The most recent cultivars released from this program are the thornless cultivars 'Black Diamond', 'Black Pearl', and 'Nightfall' as well as the early-ripening 'Obsidian' and 'Metolius'. 'Black Diamond' is now the leading cultivar being planted in the Pacific Northwest. Some of the other cultivars from this program are 'Newberry', 'Waldo', 'Siskiyou', 'Black Butte', 'Kotata', 'Pacific', and 'Cascade'.

Varieties with good commercial characteristics developed in Arkansas are grown in nurseries in Oklahoma. Such blackberries are easy to grow, and may produce fruit for a decade or more. These varieties have diverse flavors varying from sweet to tart.

===Trailing===
Trailing blackberries are vigorous and crown-forming, require a trellis for support, and are less cold-hardy than erect or semi-erect blackberries. In addition to the Pacific Northwest, these types do well in similar climates, such as New Zealand, Chile, and the Mediterranean countries.

===Thornless===
Semi-erect, prickle-free blackberries were first developed at the John Innes Centre in Norwich, UK, and subsequently by the USDA-ARS in Beltsville, Maryland. These are crown-forming and very vigorous and need a trellis for support. Cultivars include 'Black Satin', 'Chester Thornless', 'Dirksen Thornless', 'Hull Thornless', 'Loch Maree', 'Loch Ness', 'Loch Tay', 'Merton Thornless', 'Smoothstem', and 'Triple Crown'. 'Loch Ness' and 'Loch Tay' have gained the RHS's Award of Garden Merit. The cultivar 'Cacanska Bestrna' (also called 'Cacak Thornless') has been developed in Serbia, since the 1980s.

- Task item:
According to the blackberry text, where were semi-erect, prickle-free blackberries first developed?

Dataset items

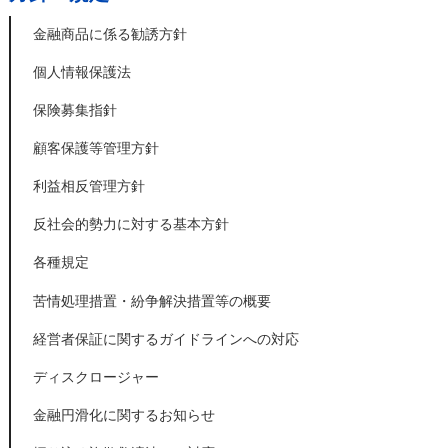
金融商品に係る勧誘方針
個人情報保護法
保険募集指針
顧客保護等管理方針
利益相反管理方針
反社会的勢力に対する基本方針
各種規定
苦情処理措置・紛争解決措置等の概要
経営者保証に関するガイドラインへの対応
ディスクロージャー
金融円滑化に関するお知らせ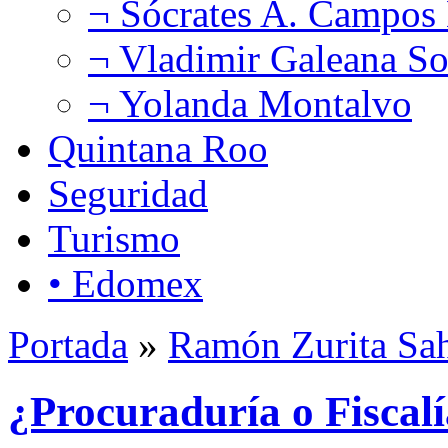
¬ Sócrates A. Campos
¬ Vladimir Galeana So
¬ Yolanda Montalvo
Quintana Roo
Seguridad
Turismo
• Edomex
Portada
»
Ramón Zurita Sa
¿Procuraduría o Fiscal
...
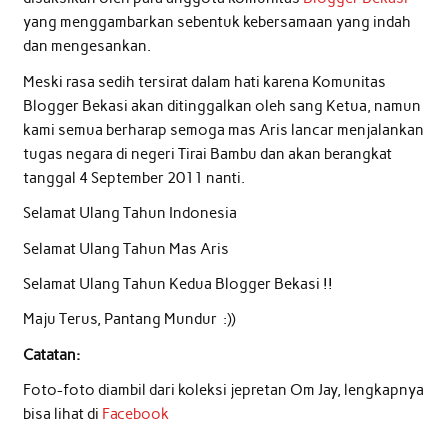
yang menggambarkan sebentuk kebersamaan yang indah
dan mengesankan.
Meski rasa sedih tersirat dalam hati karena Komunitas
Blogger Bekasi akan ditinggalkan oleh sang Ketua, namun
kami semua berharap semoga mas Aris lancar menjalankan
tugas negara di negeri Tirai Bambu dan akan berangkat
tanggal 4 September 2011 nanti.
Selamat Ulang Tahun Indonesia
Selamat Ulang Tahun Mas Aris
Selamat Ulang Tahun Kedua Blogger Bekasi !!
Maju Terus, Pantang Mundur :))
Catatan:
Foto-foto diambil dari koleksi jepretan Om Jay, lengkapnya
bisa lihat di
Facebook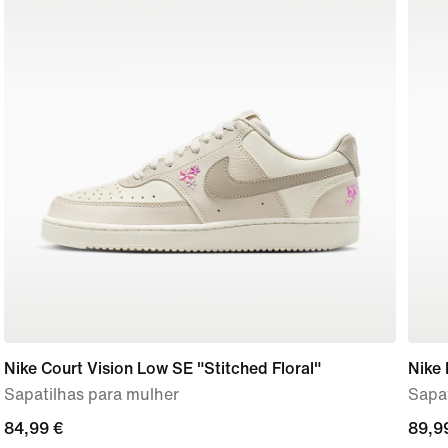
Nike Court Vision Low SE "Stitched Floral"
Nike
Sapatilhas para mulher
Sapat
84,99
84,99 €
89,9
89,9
...
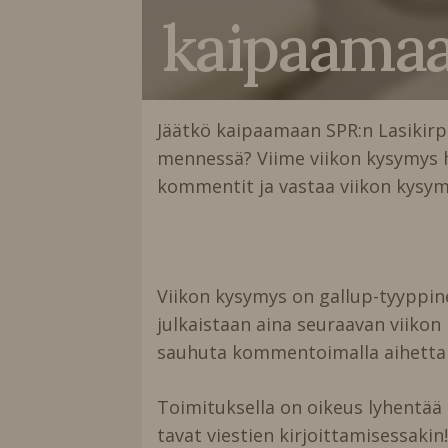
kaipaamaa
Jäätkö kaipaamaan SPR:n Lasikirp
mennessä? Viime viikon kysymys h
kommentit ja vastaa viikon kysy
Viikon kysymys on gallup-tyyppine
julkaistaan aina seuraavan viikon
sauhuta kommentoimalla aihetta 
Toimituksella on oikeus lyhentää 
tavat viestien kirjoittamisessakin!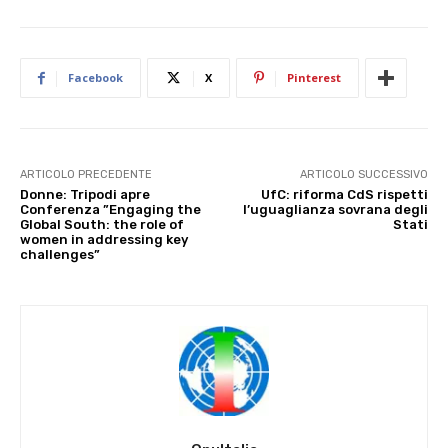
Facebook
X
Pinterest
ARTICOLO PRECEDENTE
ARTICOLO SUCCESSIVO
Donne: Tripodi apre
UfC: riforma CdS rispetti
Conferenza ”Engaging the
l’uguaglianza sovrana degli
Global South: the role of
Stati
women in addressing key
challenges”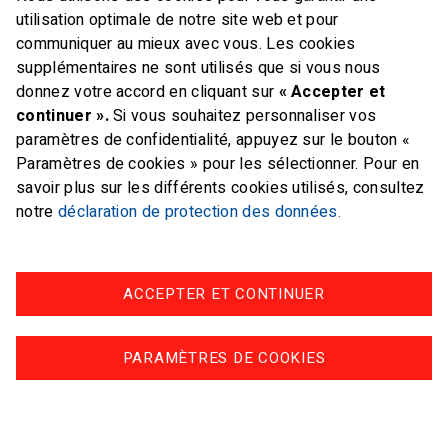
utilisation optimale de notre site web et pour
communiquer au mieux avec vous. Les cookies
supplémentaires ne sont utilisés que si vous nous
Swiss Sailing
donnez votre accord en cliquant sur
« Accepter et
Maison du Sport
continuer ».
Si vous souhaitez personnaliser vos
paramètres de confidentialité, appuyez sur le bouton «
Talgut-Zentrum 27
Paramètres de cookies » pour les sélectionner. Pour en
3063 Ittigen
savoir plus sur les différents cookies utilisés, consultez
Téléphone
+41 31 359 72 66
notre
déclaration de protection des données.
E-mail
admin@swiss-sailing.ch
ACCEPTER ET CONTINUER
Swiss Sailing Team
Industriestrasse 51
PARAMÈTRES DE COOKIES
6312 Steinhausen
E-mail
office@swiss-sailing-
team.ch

- Exercise solution:
At the John Innes Centre in Norwich, UK.